The next day I got up and had my banana pancake, then headed to the beach only to discover that the tide was so high that the waves were hitting the stairs leading down to the beach. I should really look into tide cycles. Since there was no beach to lie on, I walked around a bit just wandering. I planned to take a Thai cooking class that day because the weather wasn’t supposed to be fantastic.
I was picked up at my hotel by ‘Bunny,’ my Thai cooking teacher. Turns outs out low season has its advantages. No one else signed up for cooking that day so I had a private session. The way Smart Cook- Thai cookery school worked, was each person picked out 7 dishes to cook. I chose spring rolls, hot & sour prawn soup, red curry paste which I then used to make red curry, pad thai, papaya salad, and fried bananas in coconut milk. Let me tell you. I am not too shabby of a cook because 1) they all came out without any disaster like setting things on fire or burning anything, and 2) it actually tasted really good. It also helped that Bunny was supervising the whole time. I think she was slightly worried when she saw me chopping. I am not the best. Plus it was a massive knife, and I was chopping with caution. I also was not allowed to put the spring rolls in the oil to fry. “Safety First.” Bunny said they don’t let tourists, I mean students fry them. I have a suspicion it might have been just me. Lol. Really I was ok with it. The less chance of injuring myself, the better.

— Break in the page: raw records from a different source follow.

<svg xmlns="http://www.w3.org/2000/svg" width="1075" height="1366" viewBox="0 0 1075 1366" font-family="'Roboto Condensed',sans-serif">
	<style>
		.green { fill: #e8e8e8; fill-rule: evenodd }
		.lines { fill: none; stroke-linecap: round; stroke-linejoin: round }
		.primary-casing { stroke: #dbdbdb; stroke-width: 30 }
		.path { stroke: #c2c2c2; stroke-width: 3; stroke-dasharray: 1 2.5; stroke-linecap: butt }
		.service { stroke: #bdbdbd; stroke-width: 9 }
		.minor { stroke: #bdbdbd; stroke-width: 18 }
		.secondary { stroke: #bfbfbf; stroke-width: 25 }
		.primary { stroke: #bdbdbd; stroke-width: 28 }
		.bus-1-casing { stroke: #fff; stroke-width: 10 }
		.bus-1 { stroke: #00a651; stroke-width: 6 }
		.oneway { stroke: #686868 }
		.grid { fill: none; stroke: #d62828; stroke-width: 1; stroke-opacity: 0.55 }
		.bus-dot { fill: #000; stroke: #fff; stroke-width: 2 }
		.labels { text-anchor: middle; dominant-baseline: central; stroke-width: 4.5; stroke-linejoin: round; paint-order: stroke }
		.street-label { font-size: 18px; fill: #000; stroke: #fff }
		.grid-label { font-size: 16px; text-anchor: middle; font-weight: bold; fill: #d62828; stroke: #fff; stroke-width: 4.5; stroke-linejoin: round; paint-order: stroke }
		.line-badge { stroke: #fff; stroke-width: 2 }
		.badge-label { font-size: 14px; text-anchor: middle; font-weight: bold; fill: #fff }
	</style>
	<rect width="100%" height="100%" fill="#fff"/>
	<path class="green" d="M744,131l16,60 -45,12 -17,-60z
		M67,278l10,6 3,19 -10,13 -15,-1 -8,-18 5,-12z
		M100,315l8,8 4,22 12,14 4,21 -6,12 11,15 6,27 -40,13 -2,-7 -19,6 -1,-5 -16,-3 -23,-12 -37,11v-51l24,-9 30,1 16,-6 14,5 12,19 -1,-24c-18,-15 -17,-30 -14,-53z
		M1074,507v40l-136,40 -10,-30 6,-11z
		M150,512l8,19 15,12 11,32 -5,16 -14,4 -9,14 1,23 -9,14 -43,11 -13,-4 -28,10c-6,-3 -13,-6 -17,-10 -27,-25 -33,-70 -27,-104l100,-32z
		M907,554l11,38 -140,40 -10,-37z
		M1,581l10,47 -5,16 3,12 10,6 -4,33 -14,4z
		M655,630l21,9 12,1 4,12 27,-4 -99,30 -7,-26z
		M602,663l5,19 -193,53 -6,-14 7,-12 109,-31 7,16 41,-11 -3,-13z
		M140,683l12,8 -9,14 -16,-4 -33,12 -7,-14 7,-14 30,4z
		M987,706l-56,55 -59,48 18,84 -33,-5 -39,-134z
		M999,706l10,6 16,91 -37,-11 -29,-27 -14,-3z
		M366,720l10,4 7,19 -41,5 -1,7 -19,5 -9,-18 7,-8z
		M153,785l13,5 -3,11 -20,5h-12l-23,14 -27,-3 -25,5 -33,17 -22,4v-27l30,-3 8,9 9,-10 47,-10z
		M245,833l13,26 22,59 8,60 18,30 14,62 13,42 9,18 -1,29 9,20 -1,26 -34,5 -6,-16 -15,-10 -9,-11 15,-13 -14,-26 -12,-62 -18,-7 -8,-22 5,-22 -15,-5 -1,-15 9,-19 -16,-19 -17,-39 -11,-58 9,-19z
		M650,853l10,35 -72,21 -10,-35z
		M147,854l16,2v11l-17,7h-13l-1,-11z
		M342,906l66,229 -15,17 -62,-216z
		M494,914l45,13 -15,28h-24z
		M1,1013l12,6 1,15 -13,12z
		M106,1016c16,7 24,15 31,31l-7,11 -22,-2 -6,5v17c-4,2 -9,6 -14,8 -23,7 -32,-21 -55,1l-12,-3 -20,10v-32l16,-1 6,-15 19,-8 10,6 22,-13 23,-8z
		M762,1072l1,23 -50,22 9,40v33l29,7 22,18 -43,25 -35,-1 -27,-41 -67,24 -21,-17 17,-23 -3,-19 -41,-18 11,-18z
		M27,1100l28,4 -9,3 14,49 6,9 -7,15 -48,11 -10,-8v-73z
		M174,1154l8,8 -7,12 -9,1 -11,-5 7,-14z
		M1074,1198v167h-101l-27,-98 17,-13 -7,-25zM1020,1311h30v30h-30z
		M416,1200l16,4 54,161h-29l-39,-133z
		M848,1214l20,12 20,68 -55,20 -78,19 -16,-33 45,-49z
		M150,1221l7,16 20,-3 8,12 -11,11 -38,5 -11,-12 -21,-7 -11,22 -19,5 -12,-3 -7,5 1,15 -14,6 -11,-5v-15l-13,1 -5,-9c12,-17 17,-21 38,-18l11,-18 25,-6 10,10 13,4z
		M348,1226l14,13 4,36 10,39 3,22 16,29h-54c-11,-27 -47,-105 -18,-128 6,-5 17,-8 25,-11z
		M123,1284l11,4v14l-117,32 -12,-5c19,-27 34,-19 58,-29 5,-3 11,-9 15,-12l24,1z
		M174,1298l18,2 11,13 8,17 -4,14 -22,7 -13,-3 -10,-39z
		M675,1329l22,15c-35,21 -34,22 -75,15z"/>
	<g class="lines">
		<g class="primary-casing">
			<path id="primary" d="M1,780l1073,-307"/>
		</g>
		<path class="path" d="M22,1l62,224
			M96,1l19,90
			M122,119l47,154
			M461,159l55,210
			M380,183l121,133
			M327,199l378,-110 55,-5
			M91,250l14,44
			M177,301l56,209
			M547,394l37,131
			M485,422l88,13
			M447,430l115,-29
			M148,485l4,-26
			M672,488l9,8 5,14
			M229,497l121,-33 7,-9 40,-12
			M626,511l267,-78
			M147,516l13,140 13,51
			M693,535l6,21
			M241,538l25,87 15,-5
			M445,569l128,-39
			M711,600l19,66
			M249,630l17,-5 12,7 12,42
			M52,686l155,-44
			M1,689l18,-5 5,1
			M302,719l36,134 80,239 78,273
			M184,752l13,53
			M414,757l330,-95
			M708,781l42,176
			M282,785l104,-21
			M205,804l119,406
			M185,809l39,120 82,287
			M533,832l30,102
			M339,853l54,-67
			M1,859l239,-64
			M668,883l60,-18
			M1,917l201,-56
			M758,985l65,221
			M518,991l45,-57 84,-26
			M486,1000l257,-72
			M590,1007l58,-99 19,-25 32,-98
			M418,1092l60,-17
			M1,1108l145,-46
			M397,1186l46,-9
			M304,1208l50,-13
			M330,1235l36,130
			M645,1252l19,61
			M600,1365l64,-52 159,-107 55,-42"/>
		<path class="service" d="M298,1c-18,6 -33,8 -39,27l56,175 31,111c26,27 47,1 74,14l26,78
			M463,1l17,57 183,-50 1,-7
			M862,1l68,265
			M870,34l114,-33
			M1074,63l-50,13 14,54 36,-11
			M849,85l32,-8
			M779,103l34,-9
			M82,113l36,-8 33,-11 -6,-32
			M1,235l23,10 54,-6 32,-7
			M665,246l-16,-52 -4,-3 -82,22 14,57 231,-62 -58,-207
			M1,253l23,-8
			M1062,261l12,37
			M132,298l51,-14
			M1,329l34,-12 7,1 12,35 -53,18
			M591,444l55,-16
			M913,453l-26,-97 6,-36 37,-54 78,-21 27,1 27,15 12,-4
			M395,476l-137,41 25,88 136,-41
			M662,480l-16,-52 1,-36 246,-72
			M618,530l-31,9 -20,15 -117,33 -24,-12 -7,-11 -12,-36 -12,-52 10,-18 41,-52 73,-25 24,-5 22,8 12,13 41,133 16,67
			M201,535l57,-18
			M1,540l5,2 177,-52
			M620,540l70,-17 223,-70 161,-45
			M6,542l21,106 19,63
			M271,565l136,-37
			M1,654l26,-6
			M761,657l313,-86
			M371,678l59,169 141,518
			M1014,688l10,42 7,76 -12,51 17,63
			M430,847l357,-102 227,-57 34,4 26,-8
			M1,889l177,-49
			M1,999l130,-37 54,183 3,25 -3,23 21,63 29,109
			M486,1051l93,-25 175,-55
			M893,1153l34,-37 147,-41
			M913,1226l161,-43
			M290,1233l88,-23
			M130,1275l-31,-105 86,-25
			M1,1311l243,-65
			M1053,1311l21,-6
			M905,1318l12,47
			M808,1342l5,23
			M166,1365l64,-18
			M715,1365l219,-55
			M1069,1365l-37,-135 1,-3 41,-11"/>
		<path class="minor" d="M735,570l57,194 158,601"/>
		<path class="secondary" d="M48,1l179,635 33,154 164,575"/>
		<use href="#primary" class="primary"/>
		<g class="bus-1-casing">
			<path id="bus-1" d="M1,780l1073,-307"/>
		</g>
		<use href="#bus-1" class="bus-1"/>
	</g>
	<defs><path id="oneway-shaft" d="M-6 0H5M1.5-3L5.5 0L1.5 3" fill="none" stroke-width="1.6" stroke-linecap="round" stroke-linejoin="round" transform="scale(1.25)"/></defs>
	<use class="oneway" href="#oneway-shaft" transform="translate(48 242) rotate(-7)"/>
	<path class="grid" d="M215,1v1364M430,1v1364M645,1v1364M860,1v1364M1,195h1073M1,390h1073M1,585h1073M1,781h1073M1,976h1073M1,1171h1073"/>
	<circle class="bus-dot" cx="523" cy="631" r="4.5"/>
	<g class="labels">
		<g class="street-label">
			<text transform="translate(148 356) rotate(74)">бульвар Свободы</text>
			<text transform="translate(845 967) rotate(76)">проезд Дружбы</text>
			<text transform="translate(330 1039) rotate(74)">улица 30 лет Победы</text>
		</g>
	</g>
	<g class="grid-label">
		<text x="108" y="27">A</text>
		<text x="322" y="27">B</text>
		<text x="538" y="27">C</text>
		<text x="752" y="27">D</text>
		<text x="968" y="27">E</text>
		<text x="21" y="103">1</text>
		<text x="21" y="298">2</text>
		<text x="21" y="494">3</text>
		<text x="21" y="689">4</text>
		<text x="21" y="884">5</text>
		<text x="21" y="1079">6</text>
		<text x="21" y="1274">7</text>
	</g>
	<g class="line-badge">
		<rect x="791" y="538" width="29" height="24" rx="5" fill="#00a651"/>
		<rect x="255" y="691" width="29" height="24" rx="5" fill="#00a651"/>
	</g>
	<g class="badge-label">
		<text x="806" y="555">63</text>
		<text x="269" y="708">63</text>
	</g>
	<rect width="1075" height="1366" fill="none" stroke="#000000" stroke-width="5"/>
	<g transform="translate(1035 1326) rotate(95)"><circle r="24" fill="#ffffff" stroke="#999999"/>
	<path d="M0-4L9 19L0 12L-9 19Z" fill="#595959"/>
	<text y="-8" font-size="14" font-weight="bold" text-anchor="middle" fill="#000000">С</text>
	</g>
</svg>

We made each dish one at a time, starting with the curry paste. Bunny told me said to smile the whole time. If you smile things turn out tastier because you were happier while making it. I am still skeptical but what else is new. To make the curry paste, you basically put all of the ingredients in a stone mortar and smash away. The louder you are at smashing the better cook you are. Bunny says it also means you are better at something else, but I’ll leave it at that. After the curry paste, I was taught how to make spring rolls. We made baby ones. I am pretty awesome at rolling those little suckers. After spring rolls, it was hot & sour soup, and then pad thai. Then I ate that, not all of it clearly because it was a ton, but they bagged the extra so I could take it home. After that I made the red chicken curry, papaya salad, and bananas in coconut milk. For the papaya salad (and really any thai dish) how spicy you want it depends on how many times you hit a chili. If you don’t smash it, it won’t be very spicy at all, one hit, mild, two hits moderate to spicy, 3 +…yikes. The more you hit it the more the seeds and juices come out. I was a two-hit person.
After my cooking class, I decided I need a mortar and a wok. Which would bring my cooking supplies up substantially. Right now I own a George Forman, a tagine, a sushi rolling pad, and some mugs. Oh and an old fashion popcorn popper. Maybe I should invest in dishes before a mortar… eh.